* _PROVIDED TEXT_
## BEGIN
BF: Could products like Stickyworld integrate with virtual reality someday?
MK: Yes, we’ve got a couple of in-the-works collaborations with companies offering virtual reality and augmented reality technologies. How it could work is that a user will import their BIM models to create a virtual environment, but integrate with Stickyworld to enable communications, ask questions, comment or get the answers you need from other experts who see what you see. As you walk around the model using your headset, if you want to ask a question you click on the control and speak into it to ask your question. The system takes a snapshot of whatever you’re looking at, which is sent back to Stickyworld. Whoever is subscribed to the VR environment via Stickyworld then gets an email that shows what that VR user is seeing through their headset, and is able to reply. So you can see the answer, either in the headset, or more practically, you see the answer in your email, as it may be an asynchronous experience.
For us at Stickyworld, we are interested primarily in the “architecture of involvement.” Media experiences and conversations about media are simply a necessary feature of involving people.
## END
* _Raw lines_
## BEGIN
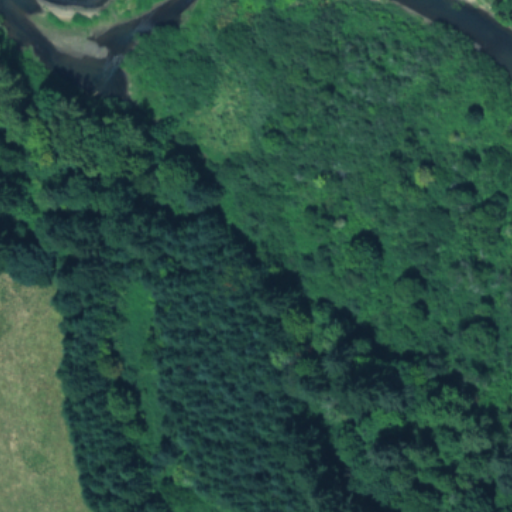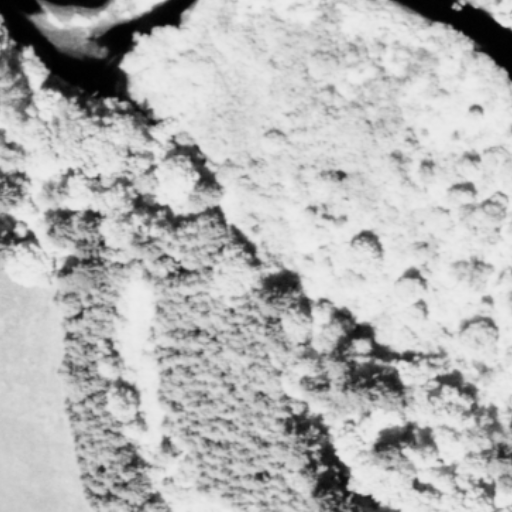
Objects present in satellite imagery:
crop: (44, 471)
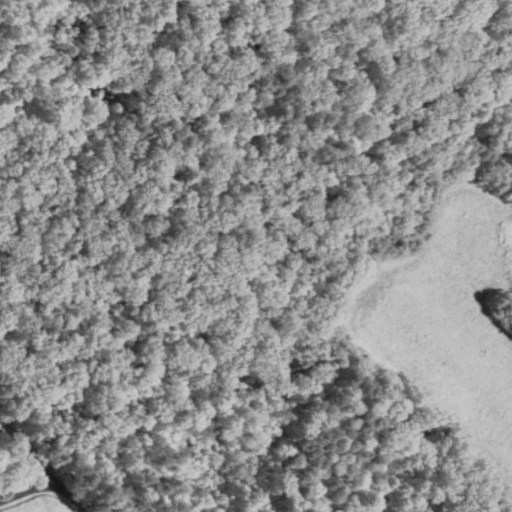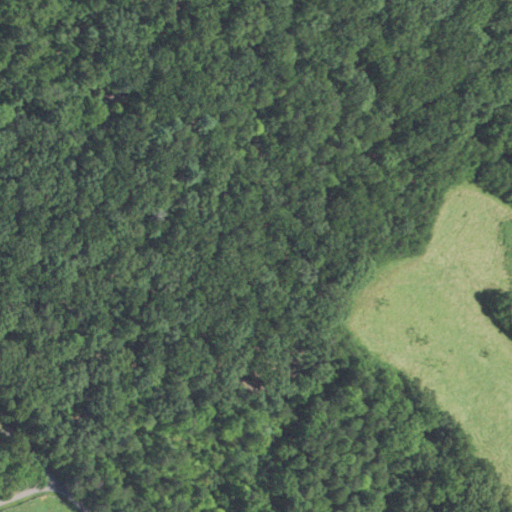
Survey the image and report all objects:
road: (49, 481)
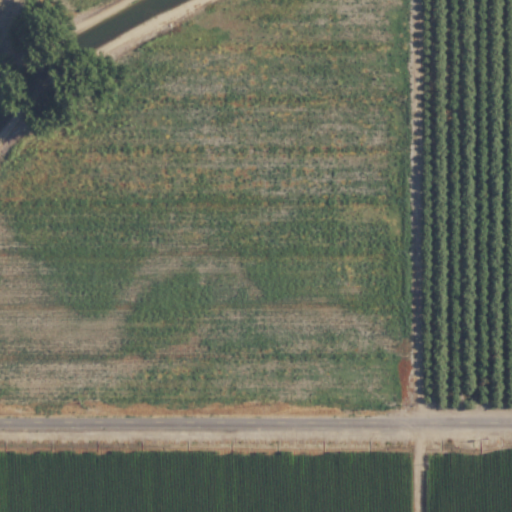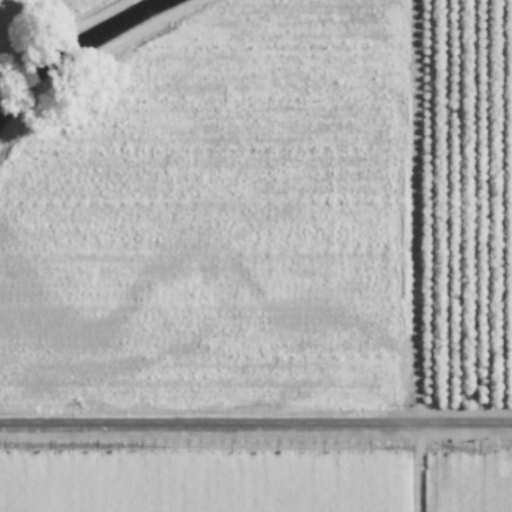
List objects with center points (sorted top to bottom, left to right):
road: (91, 60)
road: (405, 212)
crop: (256, 256)
road: (255, 422)
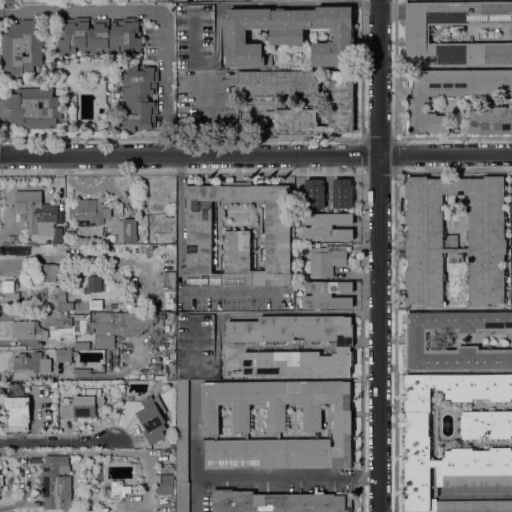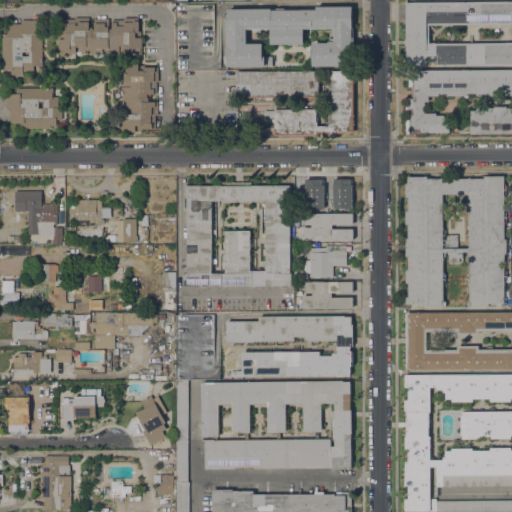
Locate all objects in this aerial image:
road: (151, 11)
building: (458, 32)
building: (288, 33)
building: (458, 33)
building: (289, 34)
building: (97, 36)
building: (99, 36)
building: (19, 46)
building: (22, 47)
building: (276, 83)
building: (277, 83)
building: (139, 96)
building: (136, 97)
building: (460, 99)
building: (460, 101)
building: (31, 107)
building: (34, 107)
building: (317, 110)
building: (320, 111)
road: (255, 158)
building: (341, 192)
building: (313, 193)
building: (327, 198)
building: (132, 209)
building: (85, 212)
building: (88, 212)
building: (144, 219)
building: (45, 220)
building: (326, 226)
building: (327, 226)
building: (125, 229)
building: (124, 231)
building: (238, 234)
building: (236, 235)
building: (453, 236)
building: (455, 237)
building: (17, 238)
building: (137, 249)
road: (380, 256)
building: (322, 261)
building: (322, 261)
building: (45, 272)
road: (182, 276)
building: (96, 283)
building: (98, 283)
building: (168, 290)
building: (169, 291)
building: (7, 292)
building: (325, 294)
building: (327, 294)
building: (57, 297)
building: (60, 298)
building: (113, 305)
building: (120, 305)
building: (81, 307)
building: (33, 316)
building: (161, 316)
building: (56, 319)
building: (121, 321)
building: (81, 323)
building: (117, 326)
building: (24, 329)
building: (27, 329)
building: (459, 339)
building: (458, 340)
building: (104, 341)
building: (82, 345)
building: (292, 345)
building: (294, 345)
building: (195, 347)
building: (195, 347)
building: (115, 351)
building: (62, 355)
building: (63, 355)
building: (29, 362)
building: (31, 363)
building: (81, 371)
building: (54, 384)
building: (80, 404)
building: (82, 404)
building: (181, 406)
building: (16, 407)
building: (17, 408)
building: (152, 418)
building: (151, 419)
building: (275, 424)
building: (277, 424)
building: (182, 430)
building: (455, 435)
building: (457, 441)
building: (172, 444)
road: (57, 447)
building: (169, 467)
road: (275, 478)
building: (54, 481)
building: (55, 482)
building: (181, 482)
building: (163, 483)
building: (164, 484)
building: (112, 491)
road: (482, 492)
building: (182, 496)
building: (432, 498)
building: (273, 501)
building: (279, 501)
building: (475, 505)
building: (166, 507)
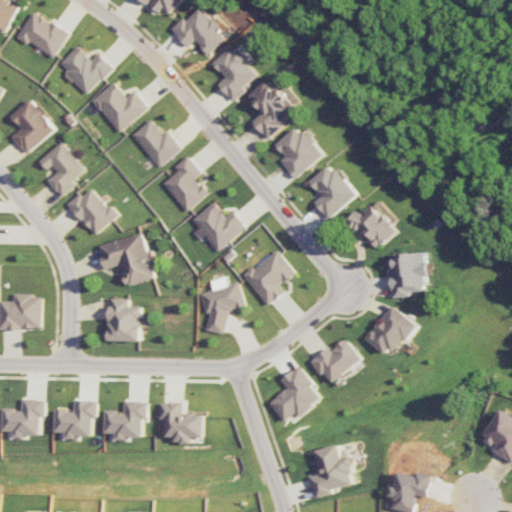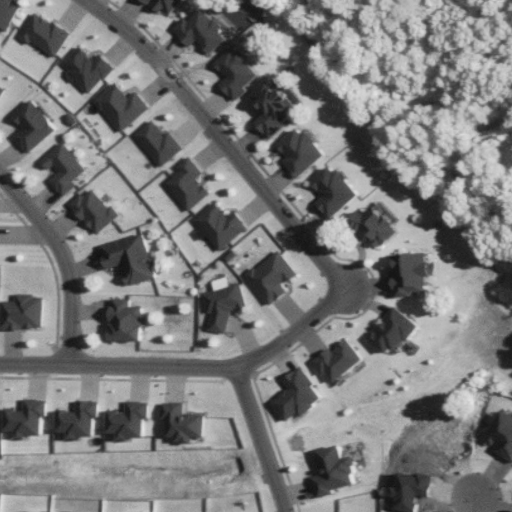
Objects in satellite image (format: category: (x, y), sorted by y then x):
building: (166, 4)
building: (8, 12)
building: (201, 30)
building: (44, 33)
building: (87, 68)
building: (236, 72)
building: (2, 89)
building: (121, 105)
building: (273, 106)
road: (366, 122)
building: (32, 125)
road: (220, 136)
building: (157, 142)
building: (300, 151)
building: (63, 167)
building: (187, 183)
building: (334, 190)
building: (94, 210)
building: (220, 224)
building: (376, 225)
building: (129, 257)
road: (61, 258)
building: (411, 272)
building: (271, 276)
building: (222, 301)
building: (22, 311)
building: (125, 320)
building: (394, 329)
building: (338, 359)
road: (185, 365)
building: (298, 394)
building: (27, 417)
building: (79, 418)
building: (130, 419)
building: (183, 422)
building: (503, 432)
road: (262, 438)
building: (334, 470)
road: (480, 491)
## END
* _STATED PROBLEM_
Output the passage of the Stickyworld interview from "For us at Stickyworld, we" up to and including "of involving people.", copied word for word.

* _RIGHT ANSWER_
For us at Stickyworld, we are interested primarily in the “architecture of involvement.” Media experiences and conversations about media are simply a necessary feature of involving people.